Many years ago, when Eid-ul-Fitr came quite close to Christmas, it was interesting to observe the joy of festivities with family and friends and the giving and receiving of gifts. The giving is, of course, related to “Zakat” by which, as I understand, 2.5% of one’s “disposable income” should be given away, once a year to the extremely poor and orphans.
As a foreigner (now also a Bangladeshi!) living and working for over 30 years in Bangladesh, I see similarities between Eid and Christmas, such as the family coming together at a special time of the year, special foods, the joy of giving, and remembering those who have very little.
My work in the early 2000s was connected with assisting the very poorest in a government project, Adarsha Gram, which was assisted by the European Union and provided houses, homesteads, and livelihoods to homeless and landless families, particularly those who had lost their homes through river erosion.

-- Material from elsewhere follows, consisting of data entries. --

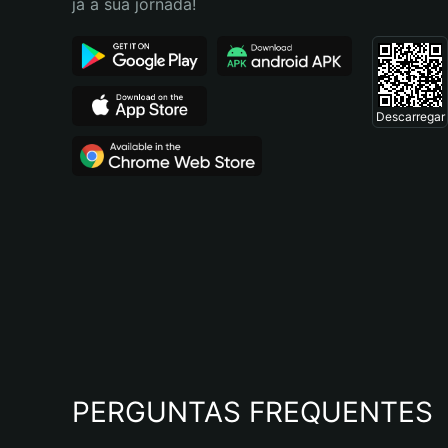
já a sua jornada!
Descarregar
PERGUNTAS FREQUENTES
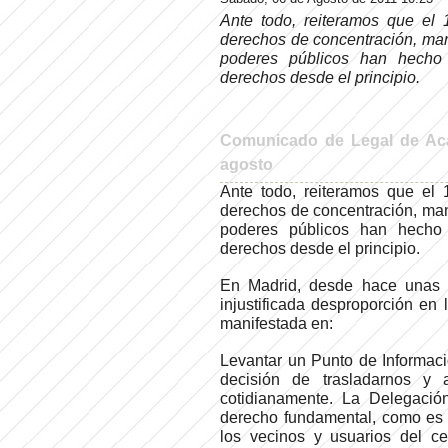
Ante todo, reiteramos que el 
derechos de concentración, mani
poderes públicos han hecho u
derechos desde el principio.
Comunicado de Legal de Aca
agosto
Ante todo, reiteramos que el 
derechos de concentración, mani
poderes públicos han hecho u
derechos desde el principio.
En Madrid, desde hace unas
injustificada desproporción en l
manifestada en:
Levantar un Punto de Informaci
decisión de trasladarnos y 
cotidianamente. La Delegació
derecho fundamental, como es e
los vecinos y usuarios del c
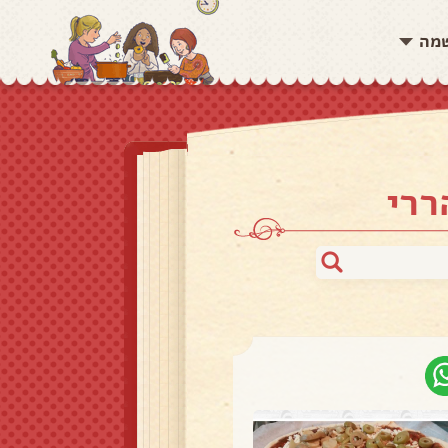
שמה
ררי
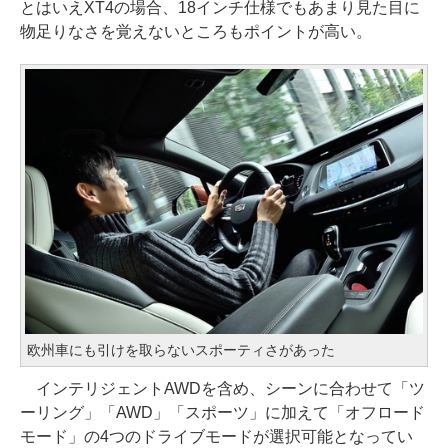
とはいえXT4の場合、18インチ仕様でもあまり見た目に
物足りなさを覚えないところもポイントが高い。
欧州車にも引けを取らないスポーティさがあった
インテリジェントAWDを含め、シーンに合わせて「ツ
ーリング」「AWD」「スポーツ」に加えて「オフロード
モード」の4つのドライブモードが選択可能となってい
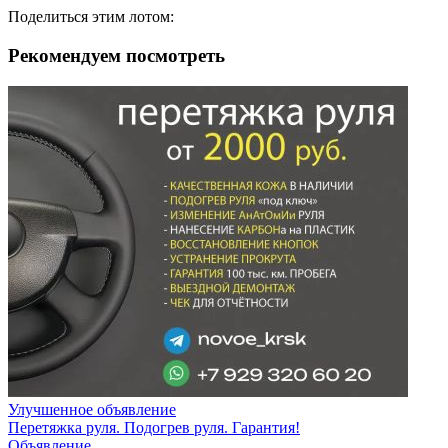
Поделиться этим лотом:
Рекомендуем посмотреть
Улучшенное объявление
Перетяжка руля. Подогрев руля. Гарантия!
Объявление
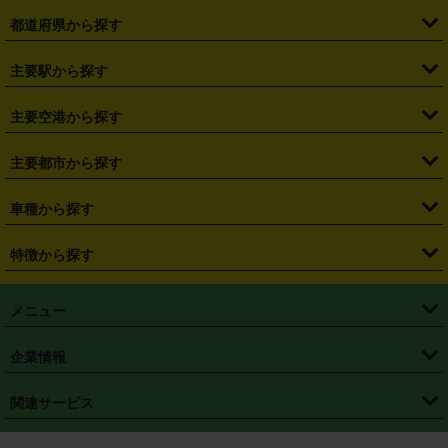
都道府県から探す
・
北海道
・
青森県
・
岩手県
・
宮城県
・
秋田県
・
山形県
主要駅から探す
・
福島県
・
東京都
・
神奈川県
・
埼玉県
・
千葉県
・
茨城県
・
札幌駅
・
仙台駅
・
新宿駅
・
池袋駅
・
渋谷駅
・
東京駅
主要空港から探す
・
栃木県
・
群馬県
・
山梨県
・
愛知県
・
静岡県
・
岐阜県
・
横浜駅
・
川崎駅
・
大宮駅
・
西船橋駅
・
柏駅
・
名古屋駅
・
新千歳空港
・
仙台空港
主要都市から探す
・
長野県
・
新潟県
・
富山県
・
石川県
・
福井県
・
大阪府
・
大阪駅
・
難波駅
・
三宮駅
・
京都駅
・
広島駅
・
博多駅
・
成田空港
・
羽田空港
・
兵庫県
・
京都府
・
滋賀県
・
和歌山県
・
奈良県
・
三重県
・
札幌市
・
仙台市
車種から探す
・
熊本駅
・
那覇空港駅
・
中部国際空港セントレア
・
関西国際空港
・
鳥取県
・
島根県
・
岡山県
・
広島県
・
山口県
・
徳島県
・
千葉市
・
さいたま市
・
軽自動車
・
コンパクトカー
・
ステーションワゴン・セダン
特徴から探す
・
大阪国際空港（伊丹空港）
・
神戸空港
・
香川県
・
愛媛県
・
高知県
・
福岡県
・
佐賀県
・
長崎県
・
横浜市
・
川崎市
・
ミニバン・ワンボックス
・
高級ミニバン・ワンボックス
・
SUV
・
岡山空港
・
徳島空港
・
ハイブリッド
・
宅配レンタカー
・
ETCカードレンタル
・
熊本県
・
大分県
・
宮崎県
・
鹿児島県
・
沖縄県
・
相模原市
・
新潟市
メニュー
・
軽トラック・商用バン
・
福岡空港
・
鹿児島空港
・
長期レンタル
・
深夜時間帯レンタル
・
免責補償プラス
・
静岡市
・
浜松市
・
・
トラック・バン
トップページ
・
はじめての方へ
・
ご利用案内
(タウンエースバン、ライトエースバン等)
企業情報
・
那覇空港
・
パーフェクト補償
・
スタッドレスタイヤ
・
直前予約
・
名古屋市
・
京都市
・
・
トラック・バン
ベストレート保証
・
予約から返却まで
・
・
店舗オリジナル
利用シーン別ガイ
(ハイエースバン・キャラバン等)
・
・
ニコパス(アプリ)
会社概要
・
ニュース
・
国際運転免許証
・
フランチャイズ募集
・
営業時間外返却サービス
・
個人情報保護
関連サービス
・
大阪市
・
堺市
ド
・
・
レッカー搬送サービス
カスタマーハラスメントに対する基本方針
・
神戸市
・
岡山市
・
・
車種・料金
カーリースなら「定額ニコノリパック」
・
店舗を探す
・
キャンペーン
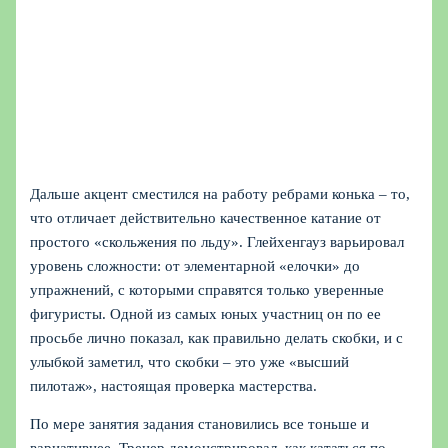
Дальше акцент сместился на работу ребрами конька – то,
что отличает действительно качественное катание от
простого «скольжения по льду». Глейхенгауз варьировал
уровень сложности: от элементарной «елочки» до
упражнений, с которыми справятся только уверенные
фигуристы. Одной из самых юных участниц он по ее
просьбе лично показал, как правильно делать скобки, и с
улыбкой заметил, что скобки – это уже «высший
пилотаж», настоящая проверка мастерства.
По мере занятия задания становились все тоньше и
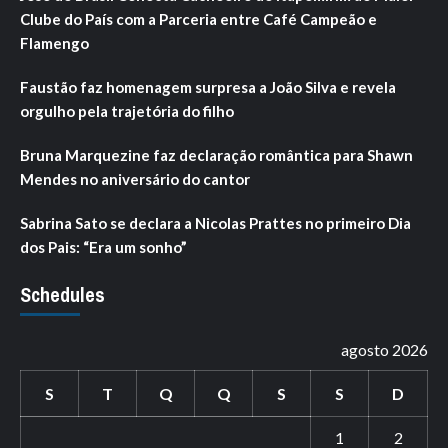
Clube do País com a Parceria entre Café Campeão e
Flamengo
Faustão faz homenagem surpresa a João Silva e revela
orgulho pela trajetória do filho
Bruna Marquezine faz declaração romântica para Shawn
Mendes no aniversário do cantor
Sabrina Sato se declara a Nicolas Prattes no primeiro Dia
dos Pais: “Era um sonho”
Schedules
agosto 2026
S
T
Q
Q
S
S
D
1
2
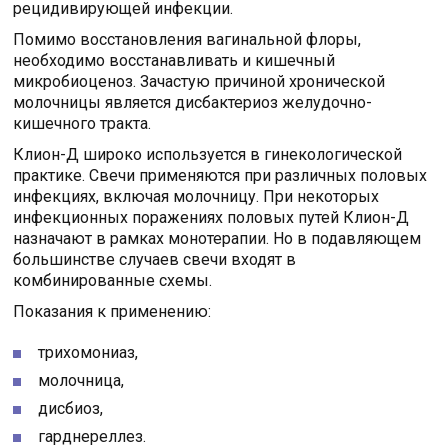
рецидивирующей инфекции.
Помимо восстановления вагинальной флоры,
необходимо восстанавливать и кишечный
микробиоценоз. Зачастую причиной хронической
молочницы является дисбактериоз желудочно-
кишечного тракта.
Клион-Д широко используется в гинекологической
практике. Свечи применяются при различных половых
инфекциях, включая молочницу. При некоторых
инфекционных поражениях половых путей Клион-Д
назначают в рамках монотерапии. Но в подавляющем
большинстве случаев свечи входят в
комбинированные схемы.
Показания к применению:
трихомониаз,
молочница,
дисбиоз,
гарднереллез.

Despite the many administrative and bureaucratic difficulties in managing such a project, the experience was enriching as well as humbling. Later on, from 2006 until 2012, I continued to work with the same category of the ultra poor with the DFID and AusAID-supported Chars Livelihoods Program in the north-west of the country.
Over those years, with Adarsha Gram, I commuted from my comfortable apartment in Banani to the project’s office in Nilkhet passing the five-star Sonargaon Hotel twice a day. At the nearby roundabout, two young girls with disabilities would greet me on most days with bright eyes and smiling faces offering bunches of flowers or tea towels in return for some money. In a way, they became part of my extended family and part of my daily routine. The joy of giving clothes to them at Eid is difficult to explain.
One of the two girls could see through one eye and the other could not speak at all. Their fathers had abandoned the families blaming the respective mothers for giving birth not only to daughters but to daughters with disabilities. The two girls lived in very poor unhygienic slum dwellings, so their happy smiling faces were all the more remarkable.
It was a coincidence that all those years ago I was acting in four different roles in Dhaka Stage’s production of Charles Dickens’ A Christmas Carol which was originally published in the week before Christmas in 1843. The book was written by Dickens drawing on his own experiences of growing up in very poor family circumstances. His father had been imprisoned for being in debt and Charles was taken out of school by his mother and was sent to a shoe polish factory at the age of 12 years and earned six shillings a week.
The book was written at a time when there was much poverty in Victorian London, inordinate child mortality, and -- until a proper sewerage system was completed in 1875 -- frequent outbreaks of cholera and other diseases.Dickens' description of the Christmas holiday should be the very essence of Christmas today, not at the greedy commercialized level, but in people's hearts and homes.
As I have been associated with Bangladesh since 1971, my friends sometimes refer to me as a “Bangladeshi Foreigner” and I hope that connecting all these feelings, observations, and senses of my heart makes some sense and will encourage people to reach out and help those who have less, not just at particular times of the year such as Eid and Christmas, but always.
In addition, this year, more than ever before, we think of the Holy Land. How will Christmas be celebrated this year in Bethlehem? When will the leaders of the world have the moral courage to call for a ceasefire to end the carnage and murder of Palestinian civilians in Gaza?
Tomorrow Bangladesh will be observing Martyred Intellectuals Day, and soon after we will be celebrating Victory Day. We remember that the blind support of the United States to Pakistan caused the death -- directly and indirectly -- of millions of Bangladeshis and now the United States is regarded as complicit in the killing of thousands of Palestinian civilians including thousands of children.
Tell me, is this the way to celebrate the birth of Christ in the Holy Land which is sacred to not just one but three religions?
Julian Francis has been associated with relief and development activities of Bangladesh since the War of Liberation. In 2012, the Government of Bangladesh awarded him the ‘Friends of Liberation War Honour' in recognition of his work among the refugees in India in 1971 and in 2018 honoured him with full Bangladesh citizenship.